Okay, off on a tangent, and I'm just going to post this and hope something meaningful comes of it.
efuincarnate
2008-03-30 00:08:02 UTC
#142136
Just for discussions sake, how long ago do you claim, or have you been told, this fall actually take place? 5,000 years, 5 million?? Please do elaborate...
dragonfire9000
2008-03-30 00:14:09 UTC
#142138
Ah, I love it when people ask questions. There are multiple theories, even among Christian circles. My own father believes that the Earth existed for a great deal of time, and he's a Baptist minister.

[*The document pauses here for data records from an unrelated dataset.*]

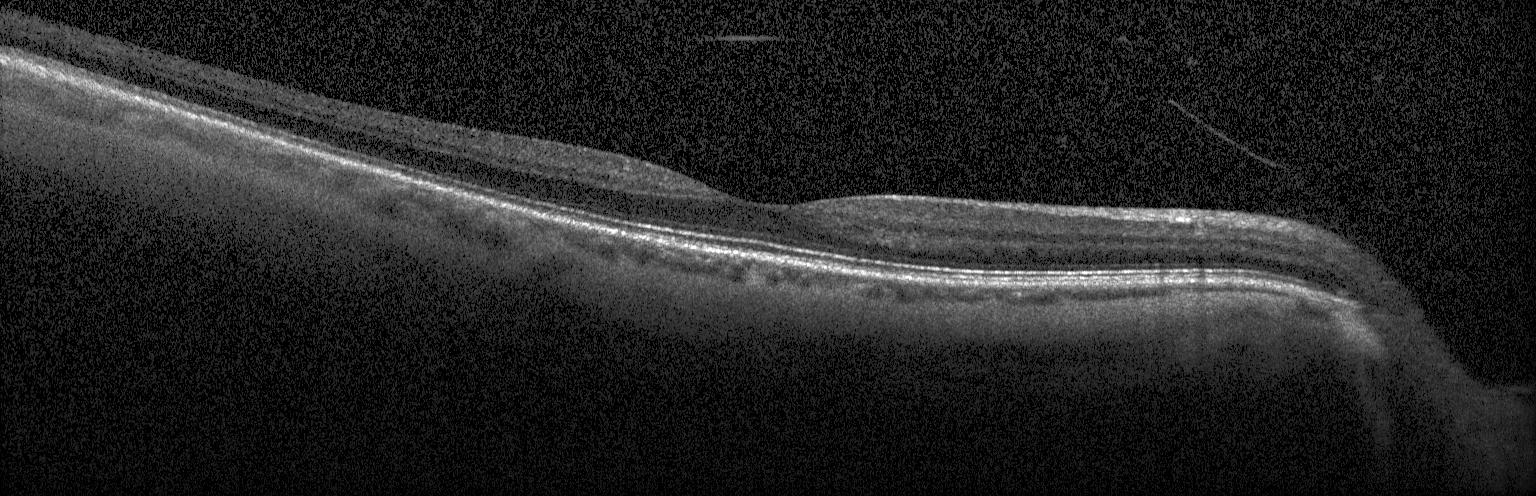

Impression: no choroidal neovascularization, diabetic macular edema, or drusen.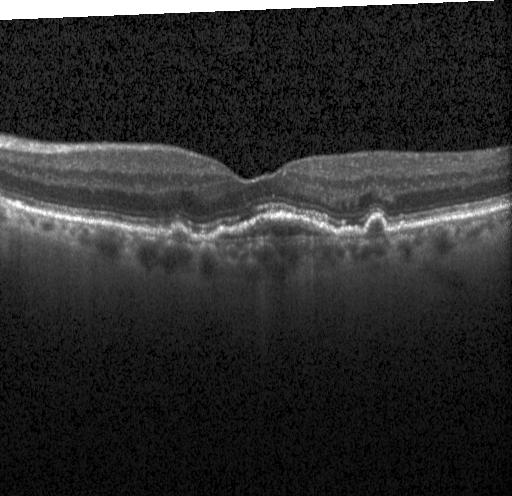 SD-OCT · acquired on a Heidelberg Spectralis · optical coherence tomography B-scan — Dx: a choroidal neovascular membrane.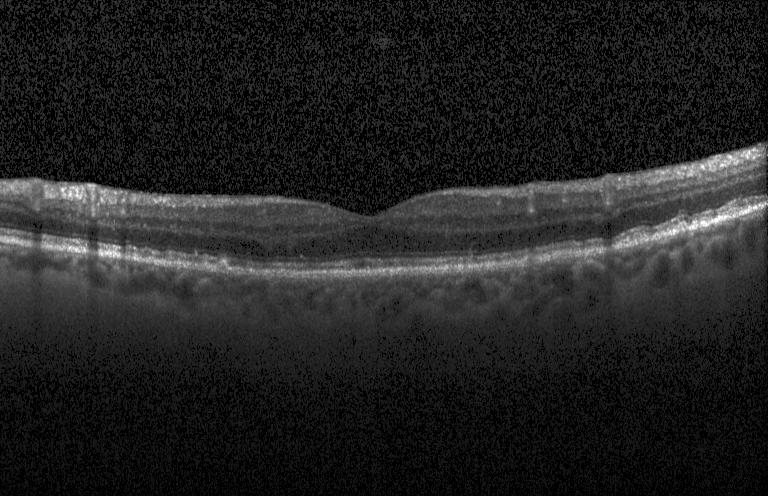
Impression: drusen.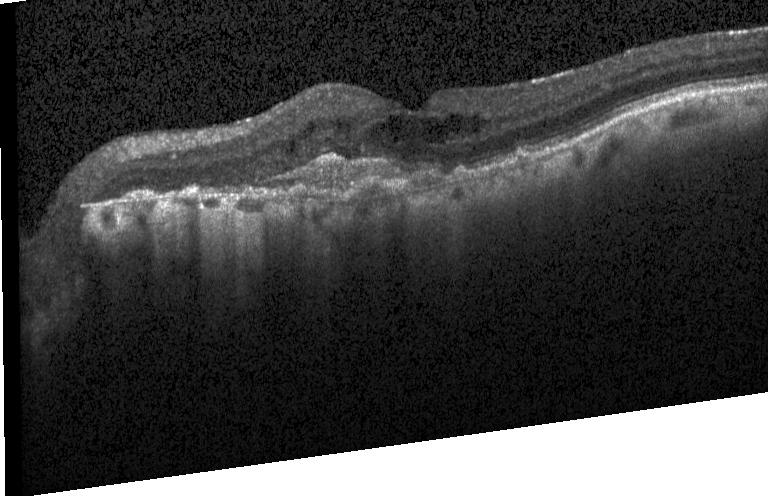

Diagnosis: choroidal neovascularization.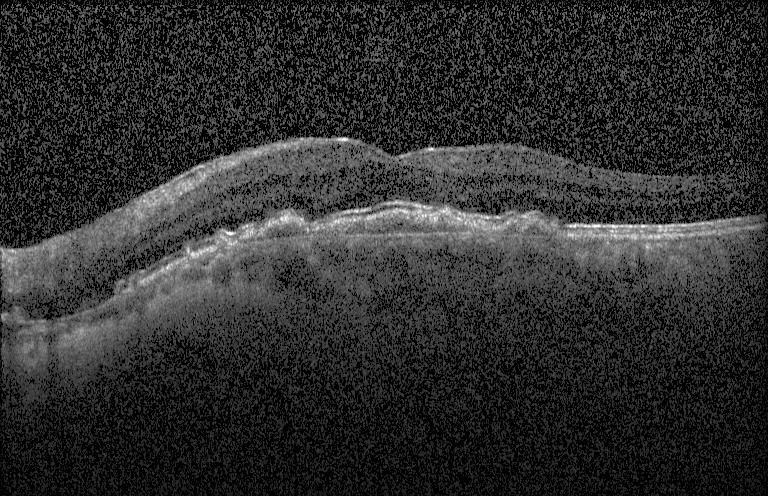
Retinal OCT B-scan. This B-scan demonstrates a choroidal neovascular membrane.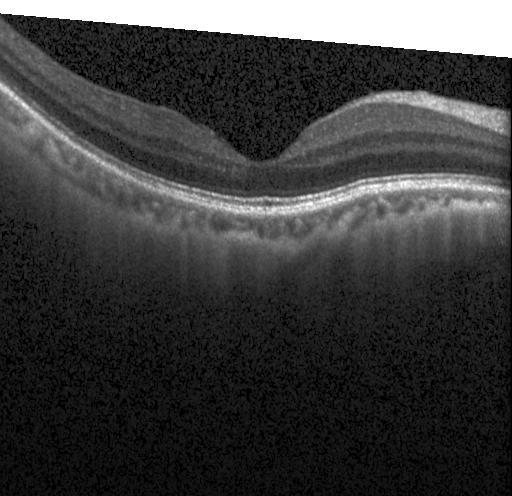 The scan shows no CNV, DME, or drusen.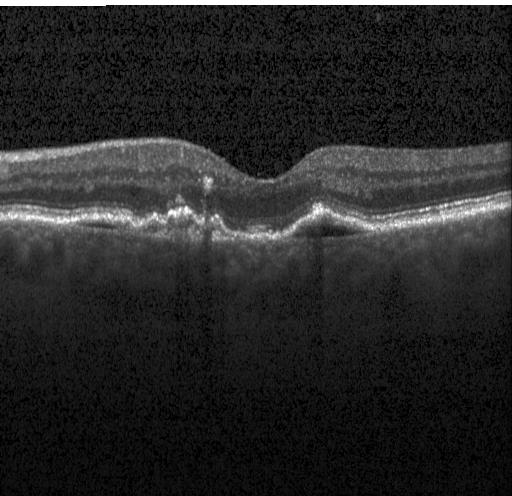

OCT B-scan showing choroidal neovascularization (CNV).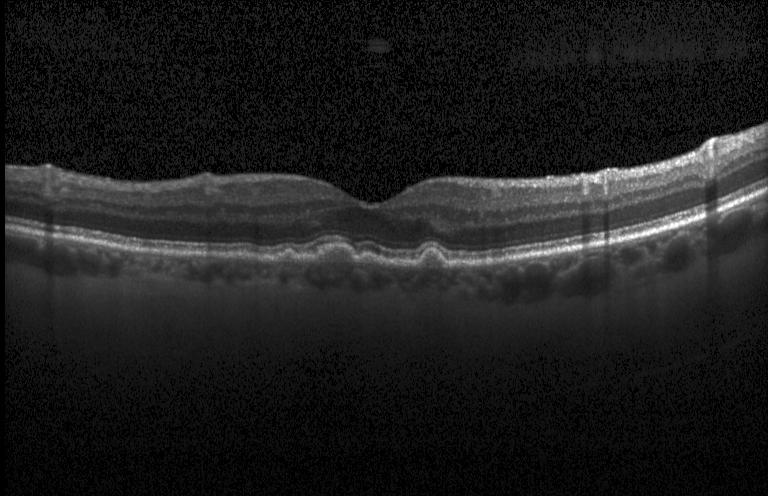

Spectral-domain OCT, retinal OCT B-scan, Heidelberg Spectralis. Macular OCT: sub-RPE drusenoid deposits.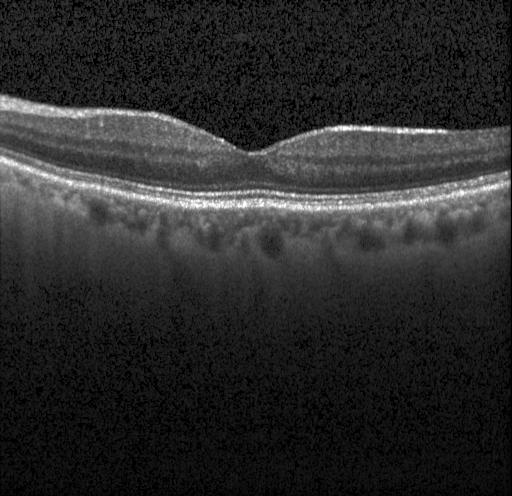 Heidelberg Spectralis, retinal OCT B-scan, horizontal scan through the fovea.
Impression: neither choroidal neovascularization, diabetic macular edema, nor drusen.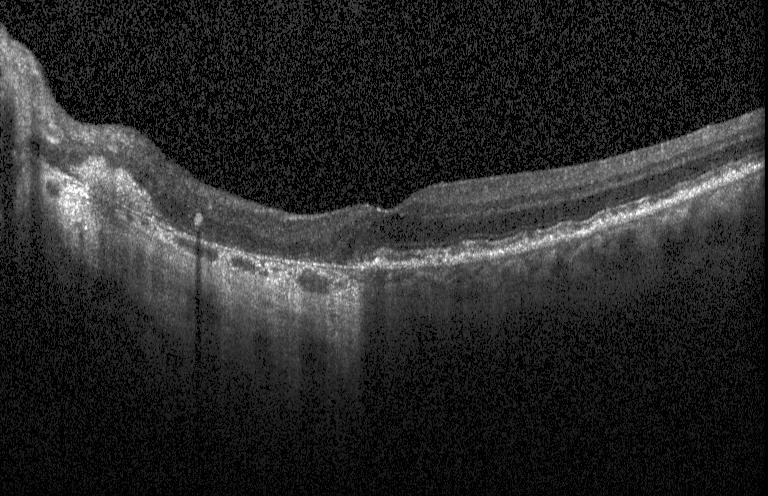

SD-OCT. Heidelberg Spectralis OCT system. OCT B-scan. Impression: a choroidal neovascular membrane.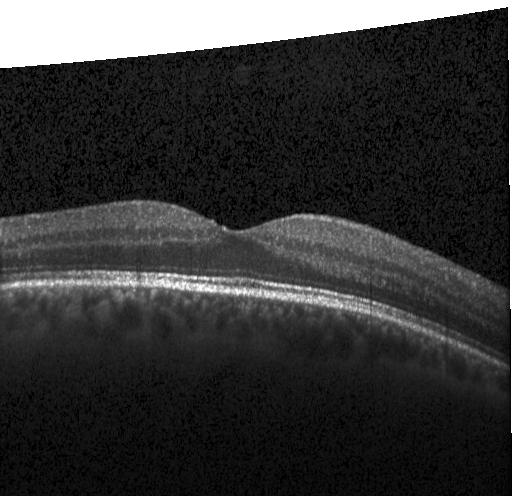

Spectral-domain optical coherence tomography; optical coherence tomography scan
OCT finding: no choroidal neovascularization, diabetic macular edema, or drusen.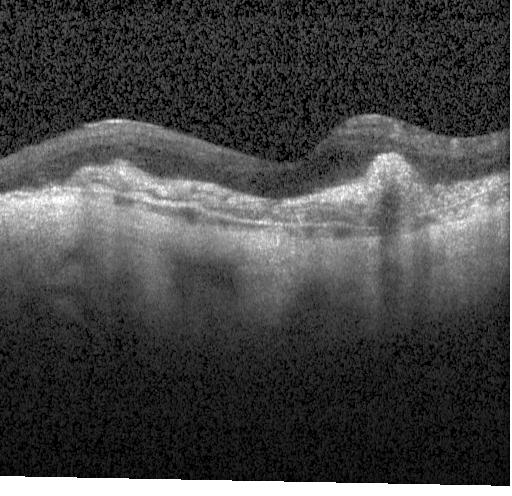 A choroidal neovascular membrane.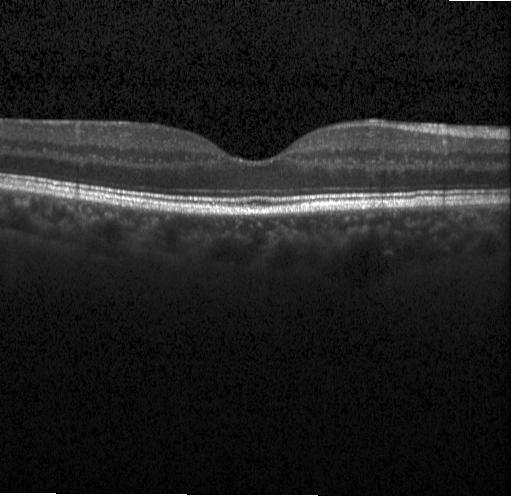
The scan shows no evidence of choroidal neovascularization, diabetic macular edema, or drusen.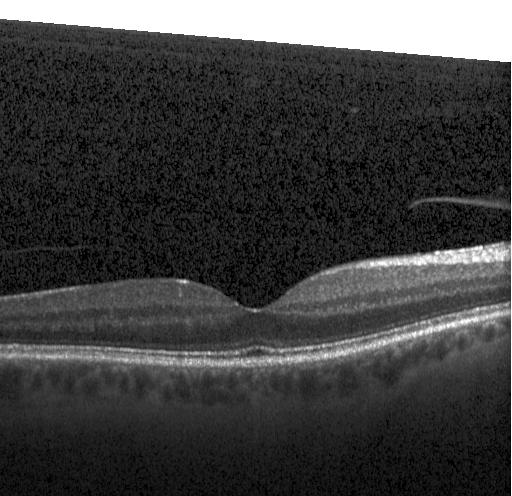 Optical coherence tomography B-scan.
Finding: no choroidal neovascularization, no diabetic macular edema, and no drusen.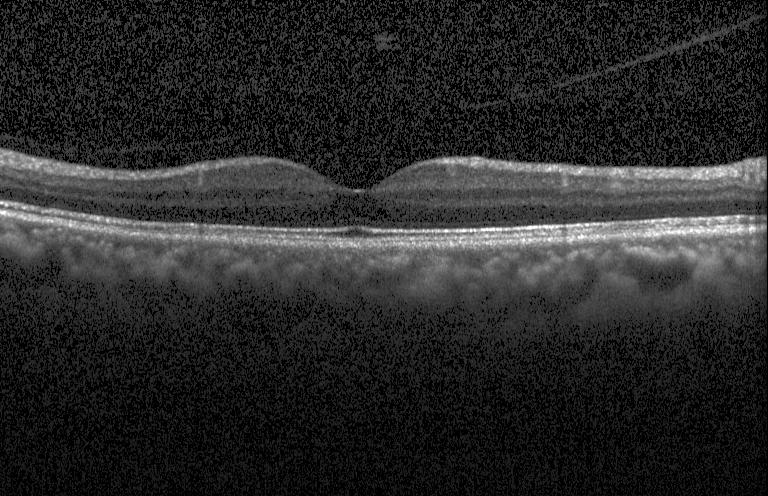 Impression: no choroidal neovascularization, diabetic macular edema, or drusen.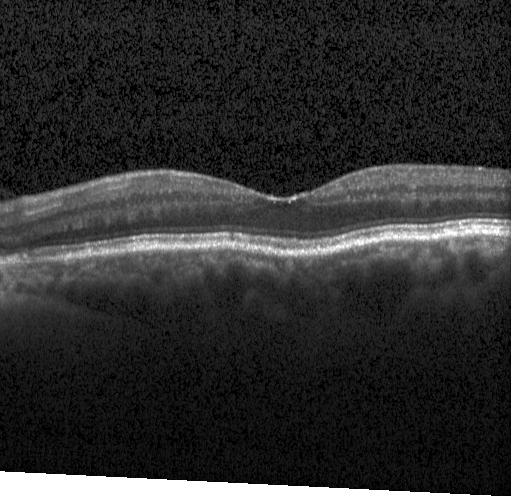
Horizontal scan through the fovea. Optical coherence tomography scan
Diagnosis: no choroidal neovascularization, diabetic macular edema, or drusen.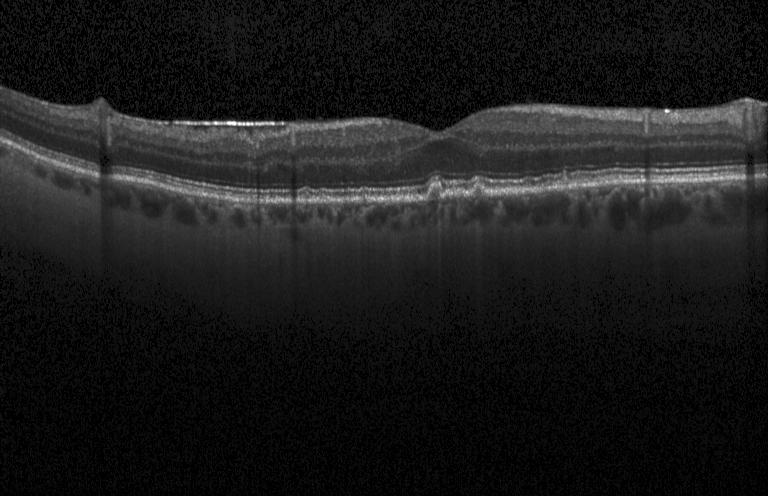

OCT finding: drusen.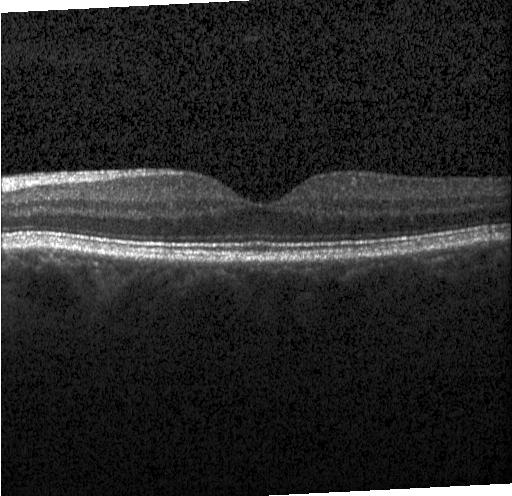

OCT line scan, centered on the fovea.
No CNV, no DME, and no drusen.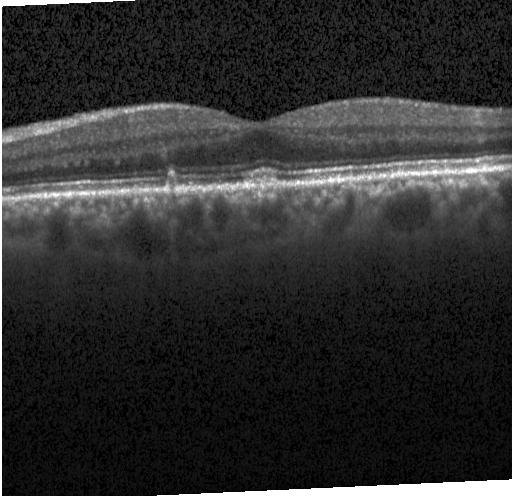 Horizontal scan through the fovea, spectral-domain OCT, OCT B-scan. Dx: multiple drusen.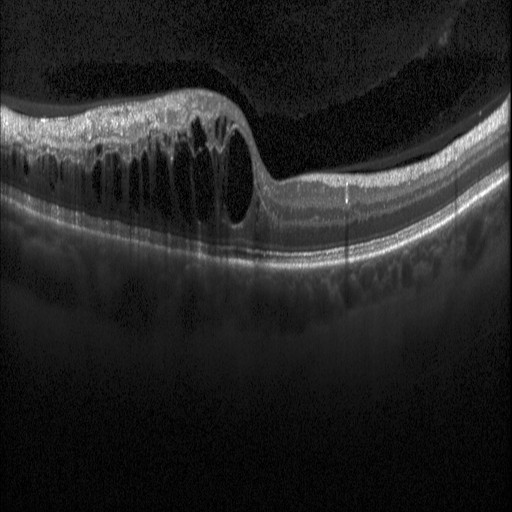 Optical coherence tomography scan — OCT finding: diabetic macular edema.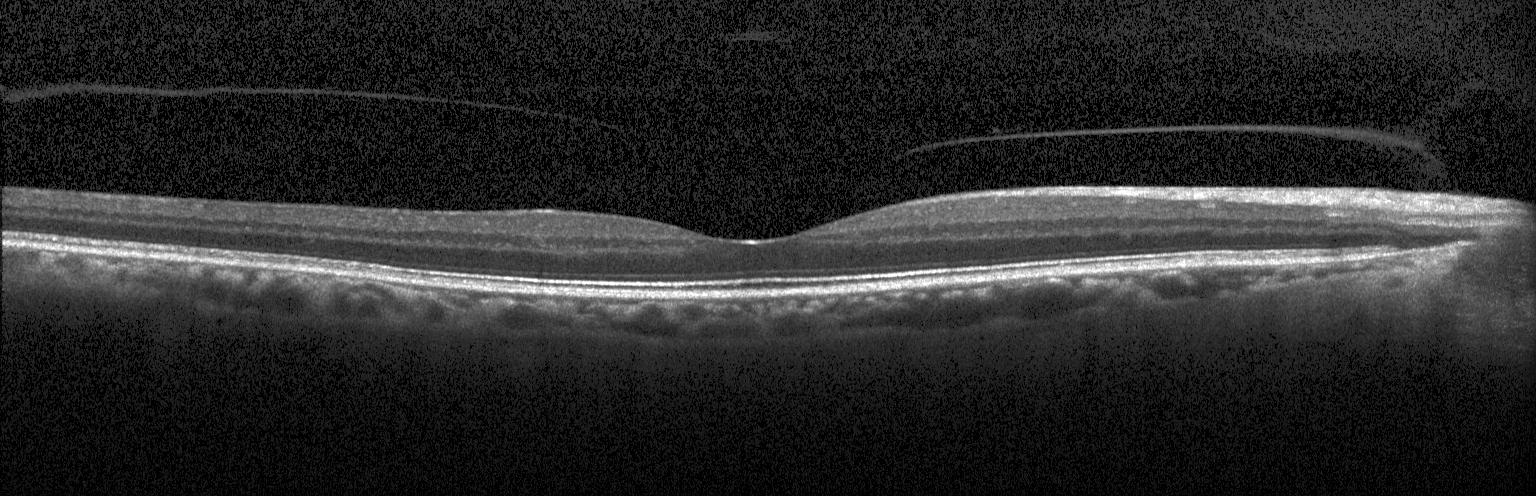 Impression: no evidence of CNV, DME, or drusen.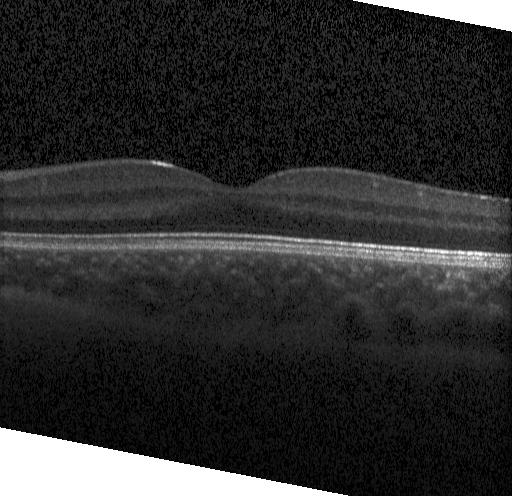
Optical coherence tomography scan, spectral-domain optical coherence tomography, centered on the fovea. Impression: no CNV, no DME, and no drusen.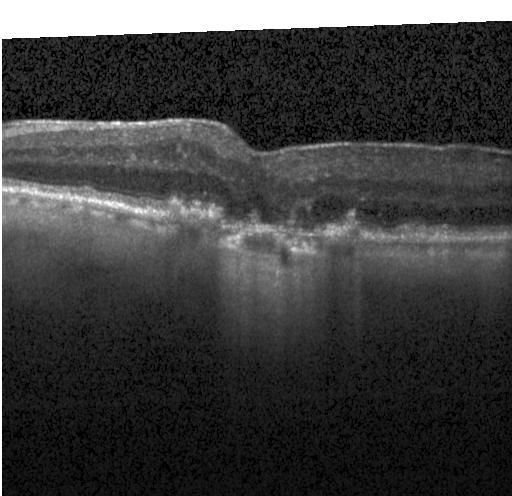
Macular scan · optical coherence tomography scan
Diagnosis: a choroidal neovascular membrane.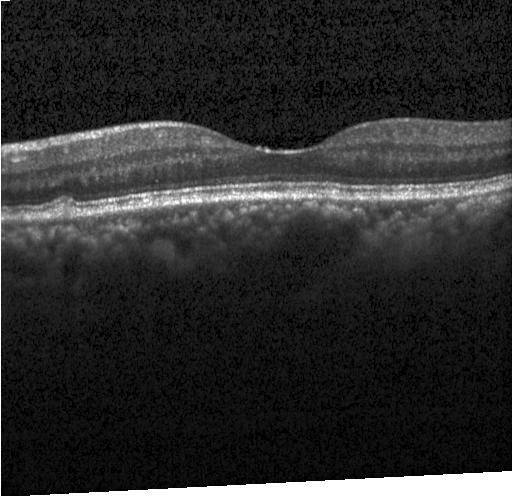
Assessment: drusen.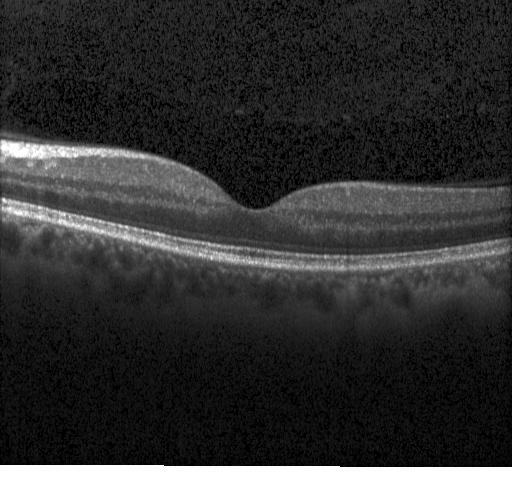
Heidelberg Spectralis OCT system, optical coherence tomography B-scan, horizontal scan through the fovea. OCT finding: no evidence of choroidal neovascularization, diabetic macular edema, or drusen.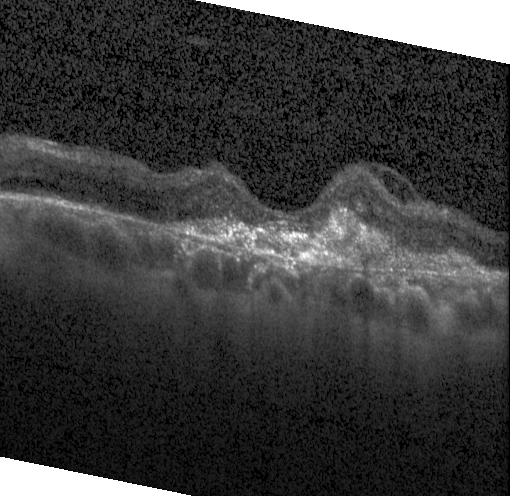 Choroidal neovascularization.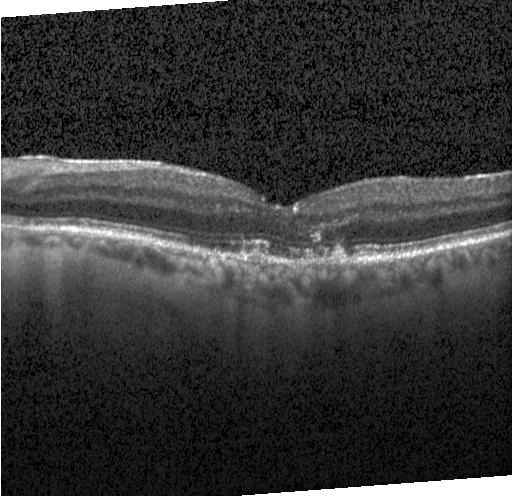 OCT B-scan · spectral-domain optical coherence tomography · centered on the fovea · acquired on a Heidelberg Spectralis.
Macular OCT: choroidal neovascularization.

However, my own belief is either ten thousand years ago, or five. That would be the age of the Earth, so date the fall a short time after that.
efuincarnate
2008-03-30 00:17:05 UTC
#142139
Again, purely out of curiousity, how, if not carbon dateing, which we can take at face value from your first post, for the sake of this discussion, is faulty, are you arriving at those time frames?
Oroborous
2008-03-30 00:29:47 UTC
#142142
dragonfire9000
Ah, I love it when people ask questions. There are multiple theories, even among Christian circles. My own father believes that the Earth existed for a great deal of time, and he's a Baptist minister.However, my own belief is either ten thousand years ago, or five. That would be the age of the Earth, so date the fall a short time after that.
Except that doesn't work.
Since 1) we know how much carbon was in things to begin with. 2) it doesn't jive with literally dozens of bits of evidence. Like how long it takes things to naturally petrify, how long it takes the X/Y chromosome to break down, the simply fact that some plants are far too old for that kind of estimate and frankly the fact that such a belief is not at all based on any facts.
Wiggyboy
2008-03-30 01:12:18 UTC
#142147
This is fast taking a nosedive into the waters of religious debate. Locked.
DruQks
2008-03-31 21:16:35 UTC
#142388
Ommadawn
Actually there is archaeological evidence to support that Australian aboriginal culture extends to about 40000 years ago, which still blows my mind.
I just have to say, despite the lock. . . how the frack is it that after 40.000 years they still live in caves?!
DangerousDan
2008-03-31 23:58:19 UTC
#142435
DruQks. Please.
We have moderation for a reason. Have you no sense of decorum?